Prof. Gustavo Cordeiro
Introdução: o eterno retorno de uma questão já decidida
A aprovação do voto impresso pela Comissão de Constituição e Justiça (CCJ) do Senado em agosto de 2025 reacendeu um debate que muitos consideravam encerrado. Por 14 votos a 12, os senadores incluíram no projeto do novo Código Eleitoral a obrigatoriedade de impressão do registro de cada voto, ignorando duas decisões unânimes do Supremo Tribunal Federal que declararam medidas similares inconstitucionais.
Para candidatos a concursos jurídicos, este tema representa uma oportunidade ímpar de compreender a tensão entre os Poderes, os limites da atividade legislativa em matéria eleitoral e os princípios constitucionais que regem o processo democrático. Mais que isso: trata-se de conteúdo frequente em provas de Direito Constitucional e Eleitoral, especialmente em questões sobre princípios eleitorais e controle de constitucionalidade.

AMOSTRAS DE DADOS:
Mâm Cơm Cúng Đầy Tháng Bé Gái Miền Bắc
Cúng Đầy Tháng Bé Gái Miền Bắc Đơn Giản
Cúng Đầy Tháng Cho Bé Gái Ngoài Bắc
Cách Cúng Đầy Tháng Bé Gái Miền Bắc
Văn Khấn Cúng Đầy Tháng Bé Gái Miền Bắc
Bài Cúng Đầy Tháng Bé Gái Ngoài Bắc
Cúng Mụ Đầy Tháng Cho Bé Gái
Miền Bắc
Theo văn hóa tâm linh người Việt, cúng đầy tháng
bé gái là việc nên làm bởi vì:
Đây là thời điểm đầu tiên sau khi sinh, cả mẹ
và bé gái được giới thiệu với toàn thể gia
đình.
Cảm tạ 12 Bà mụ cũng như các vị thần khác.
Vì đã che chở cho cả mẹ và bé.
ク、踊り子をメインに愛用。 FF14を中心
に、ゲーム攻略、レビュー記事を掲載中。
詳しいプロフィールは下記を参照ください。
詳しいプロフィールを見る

* * *

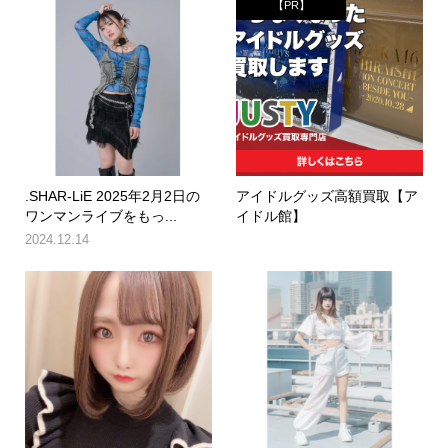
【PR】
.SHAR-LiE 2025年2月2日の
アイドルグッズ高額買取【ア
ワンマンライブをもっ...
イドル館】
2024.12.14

ENUNCIADO A: Reproduza o texto sobre o voto impresso a partir das palavras "Para candidatos a" e pare depois de "controle de constitucionalidade.", alterando "concursos jurídicos" para "exames da Ordem".
ENUNCIADO B: Prossiga com o texto sobre o voto impresso a partir do ponto em que ele termina.
As linhas não têm qualquer papel nesta atividade.

RESPOSTA A:
Para candidatos a exames da Ordem, este tema representa uma oportunidade ímpar de compreender a tensão entre os Poderes, os limites da atividade legislativa em matéria eleitoral e os princípios constitucionais que regem o processo democrático. Mais que isso: trata-se de conteúdo frequente em provas de Direito Constitucional e Eleitoral, especialmente em questões sobre princípios eleitorais e controle de constitucionalidade.

RESPOSTA B:
O histórico jurisprudencial: duas derrotas no STF
A primeira declaração de inconstitucionalidade (2013)
Em 2013, o STF enfrentou pela primeira vez a questão do voto impresso, quando a Procuradoria-Geral da República questionou dispositivo legal de 2009 que previa a implementação do sistema a partir de 2014. A relatora, Ministra Cármen Lúcia, conduziu julgamento que resultou na declaração de inconstitucionalidade da medida.
O principal fundamento foi a vulnerabilidade ao sigilo do voto. Segundo a Corte, “a porta de conexão do módulo impressor, além de provocar problemas de conexão, abre-se a fraudes que podem comprometer o processo eleitoral”.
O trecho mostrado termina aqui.